Describing the company’s search for a more effective dust control technique, Gillespie continued, “We have a commitment to ensure that the port and the surrounding community continue to live in harmony, and that we take all practical measures to protect the environment. Virtually all of the equipment that we purchase or fabricate is acquired with that in mind. We were looking for the best possible dust suppression method, and when we had a chance to observe the DustBoss at various ports of call around the U.S., we felt like we’d found the right technology.
For vessel loading/unloading, SEPSA employs remote-controlled diesel hydraulic clamshell and/or cactus grabs with a capacity of 15 cubic meters. Dockside cranes capable of handling 25 to 30 metric tons are used, and the company now reports ship discharge rates of more than 1,000 mtph with virtually no fugitive material or negative environmental effects.
The DB-60 uses a series of 30 specially designed brass nozzles to atomize water droplets within a range of 50 to 200 microns, the optimum size for particle attraction and coverage area, then launches them with a powerful 25-hp (18.6-KW) fan. The ducted fan generates 30,000 cu ft (~850 cubic meters) of air flow per minute through the barrel, giving the unit a range of more than 200 ft (~60 meters).
To maximize the suppression effect on the ground, the DustBoss has an optional metering pump built in that allows SEPSA to apply a mixture of water and cellulose to the coal stockpiles, which forms a thin crust and eliminates dust migration during periods of high winds. “The method excels at managing the super-fine particles such as pet coke,” Gillespie said. “It prevents truck movements in the yard from disturbing the stockpiles and keeps the material from migrating off-site.”
In contrast to most dust suppression equipment suppliers, DCT offers a range of nozzles and spray manifolds for different applications, providing the ability to customize the spray pattern and droplet size to suit the specific type of dust being addressed. The DB-60 has an adjustable elevation from 0-50 degrees, and the standard oscillating head delivers 40 degrees of motion. When equipped with optional 359-degree oscillation, a single machine can cover nearly 125,000 sq ft (approx. 1.1 hectares) from a stationary location.
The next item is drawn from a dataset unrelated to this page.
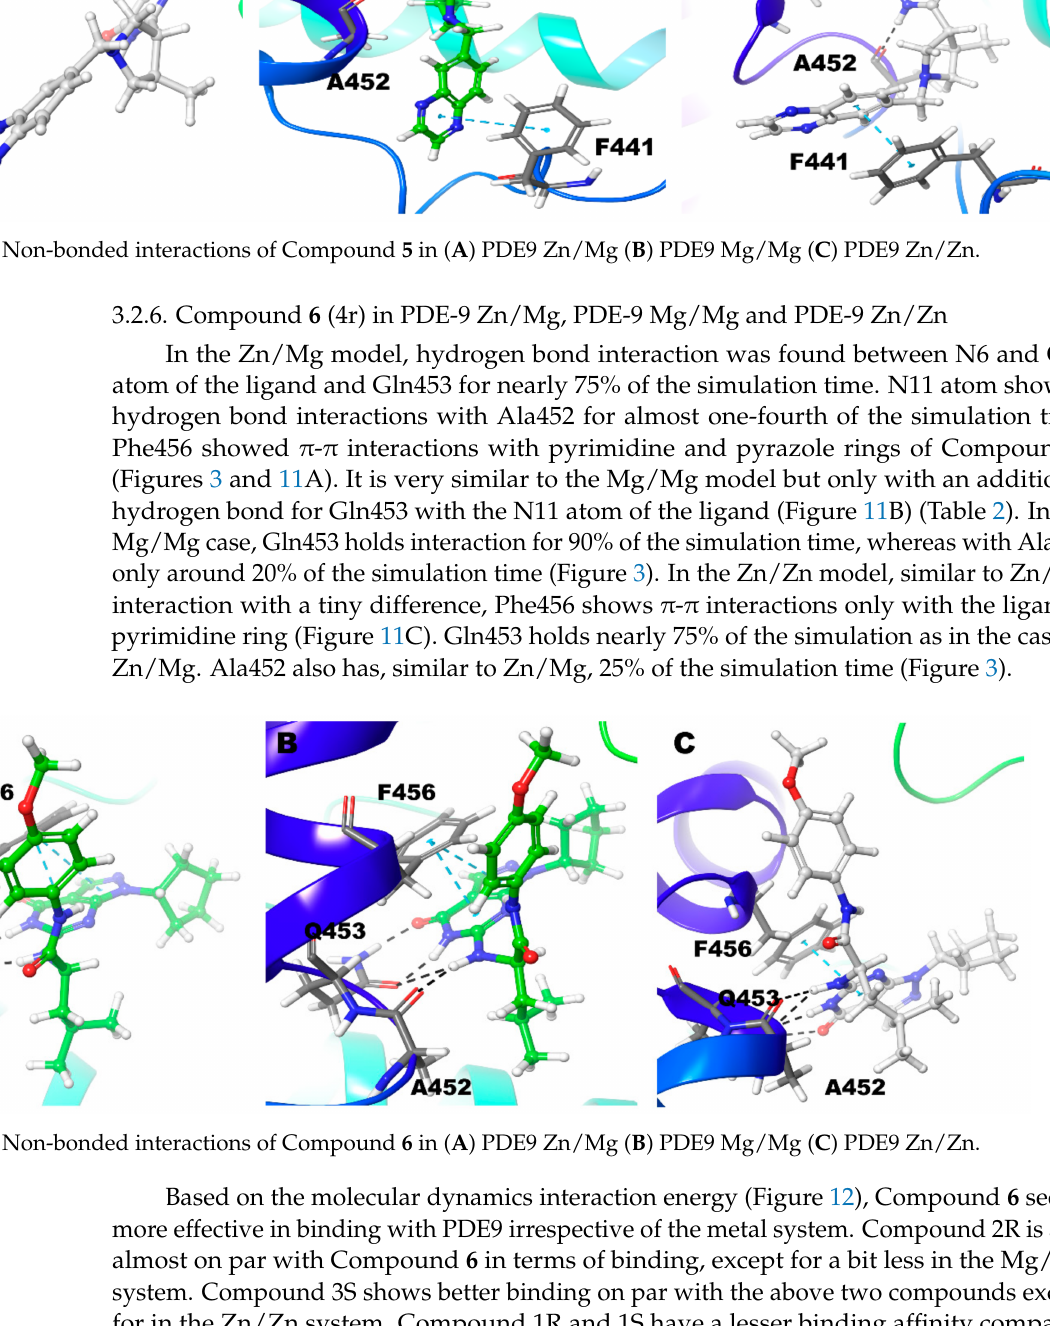
Zn/Zn than Zn/Mg, and in Compound 4 , which is not so favourable with thw Mg/Mg system compared to the other two systems. The RMSD and RMSF plots obtained from the molecular dynamics results were shown in the Supplementary file (Figures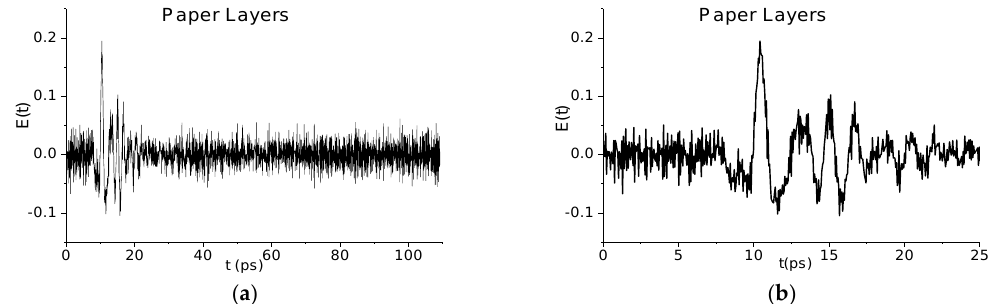
Figure 2. THz signal Paper Layers in the time interval t = [0, 110] ps. ( a ); [0, 25] ps. ( b ) [29].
The atomized misting unit is primarily used in the storage areas at the port to control dust during vessel unloading and subsequent distribution of material to rail cars and trucks, operations which typically take two to four days per ship. SEPSA also moves the DustBoss to the pier occasionally, depending on wind conditions and the material being unloaded.
“This technology has been very effective for us,” said Gillespie. “The DustBoss is extremely effective at capturing airborne dust particles, while sufficiently dampening the roadways to prevent the fine dust from becoming airborne. Yet it doesn’t over-saturate the area. The huge plume coming from the machine also serves as an impressive visual demonstration of our dust management technique.”
Gillespie is currently refining plans to mount the DustBoss on a tanker truck with a generating unit, creating a self-contained dust suppression vehicle that delivers tremendous versatility and can be relocated quickly to any given location at the facility within minutes.
This article was adapted from materials provided by Dust Control Technology (www.dustboss.com) and Servicios Especiales Portuarios S.A. (SEPSA).